What happened: Sebastian Cossa has agreed to a two-year contract extension with the Utah Mammoth worth roughly $2 million per season, per insider Frank Seravalli. The deal comes days after Utah acquired the towering goaltender from Detroit during the 2026 NHL Draft in Buffalo. The Red Wings sent Cossa west in exchange for the 23rd overall pick, which they used on Kamloops Blazers forward JP Hurlbert.
Why it matters: The move locks up a netminder many project as a future NHL starter while signaling a reset in Detroit's crease plans. For Utah, the extension provides cost certainty as the franchise evaluates whether the 23-year-old is ready to shoulder a heavier workload behind incumbent Karel Vejmelka. It marks a clean fresh start for a former first-round pick whose Detroit chapter ended sooner than many expected.

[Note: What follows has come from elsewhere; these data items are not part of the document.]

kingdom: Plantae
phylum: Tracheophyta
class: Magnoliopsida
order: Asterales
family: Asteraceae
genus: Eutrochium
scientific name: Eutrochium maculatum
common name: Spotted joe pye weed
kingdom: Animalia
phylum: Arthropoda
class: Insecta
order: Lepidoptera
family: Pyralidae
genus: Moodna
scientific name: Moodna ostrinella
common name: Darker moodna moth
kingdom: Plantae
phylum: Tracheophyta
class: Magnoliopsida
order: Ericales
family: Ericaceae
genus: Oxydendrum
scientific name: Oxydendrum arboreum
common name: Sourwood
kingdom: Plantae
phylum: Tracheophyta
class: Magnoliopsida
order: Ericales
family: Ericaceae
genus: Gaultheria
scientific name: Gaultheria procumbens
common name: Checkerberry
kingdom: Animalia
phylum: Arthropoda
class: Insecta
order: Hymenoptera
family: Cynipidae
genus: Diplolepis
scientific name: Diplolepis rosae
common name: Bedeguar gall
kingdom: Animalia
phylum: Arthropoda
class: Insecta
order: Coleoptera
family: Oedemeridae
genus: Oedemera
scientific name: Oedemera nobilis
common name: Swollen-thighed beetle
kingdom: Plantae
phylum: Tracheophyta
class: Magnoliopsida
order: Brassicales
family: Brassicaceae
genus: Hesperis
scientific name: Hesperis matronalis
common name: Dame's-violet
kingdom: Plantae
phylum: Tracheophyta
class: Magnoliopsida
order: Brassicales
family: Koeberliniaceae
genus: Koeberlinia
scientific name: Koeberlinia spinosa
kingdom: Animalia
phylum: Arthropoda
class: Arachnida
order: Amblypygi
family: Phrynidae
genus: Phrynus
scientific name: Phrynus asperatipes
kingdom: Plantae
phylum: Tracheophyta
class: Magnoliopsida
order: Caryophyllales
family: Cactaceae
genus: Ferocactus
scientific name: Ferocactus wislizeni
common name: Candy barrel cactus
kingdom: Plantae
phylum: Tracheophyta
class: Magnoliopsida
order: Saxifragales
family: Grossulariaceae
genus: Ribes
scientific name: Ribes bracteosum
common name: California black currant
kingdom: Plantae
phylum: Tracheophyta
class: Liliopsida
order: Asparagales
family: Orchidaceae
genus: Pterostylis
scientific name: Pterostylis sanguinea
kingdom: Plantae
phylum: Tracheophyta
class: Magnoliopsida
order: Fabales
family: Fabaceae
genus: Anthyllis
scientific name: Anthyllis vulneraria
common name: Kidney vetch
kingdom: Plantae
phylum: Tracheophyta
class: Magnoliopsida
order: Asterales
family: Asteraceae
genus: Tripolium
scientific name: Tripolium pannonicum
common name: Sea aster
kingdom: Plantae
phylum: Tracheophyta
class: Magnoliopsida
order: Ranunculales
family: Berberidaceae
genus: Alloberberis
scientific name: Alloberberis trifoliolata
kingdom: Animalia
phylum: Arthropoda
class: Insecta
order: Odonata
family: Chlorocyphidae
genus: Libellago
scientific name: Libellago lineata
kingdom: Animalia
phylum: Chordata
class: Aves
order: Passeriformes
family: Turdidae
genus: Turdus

By the numbers: Cossa, taken 15th overall by Detroit in 2021, spent this past season with the AHL's Grand Rapids Griffins, posting a 26-8-4 record with a 2.33 goals-against average and a .915 save percentage across 39 appearances. The 6-foot-6 goaltender's frame and draft pedigree make him one of the more intriguing crease prospects to change organizations this offseason.
What to watch: Watch whether Utah eases Cossa into NHL duty with spot starts or pushes him for a larger role alongside Vejmelka heading into 2026-27. His AHL track record suggests the bigger workload could come sooner than later.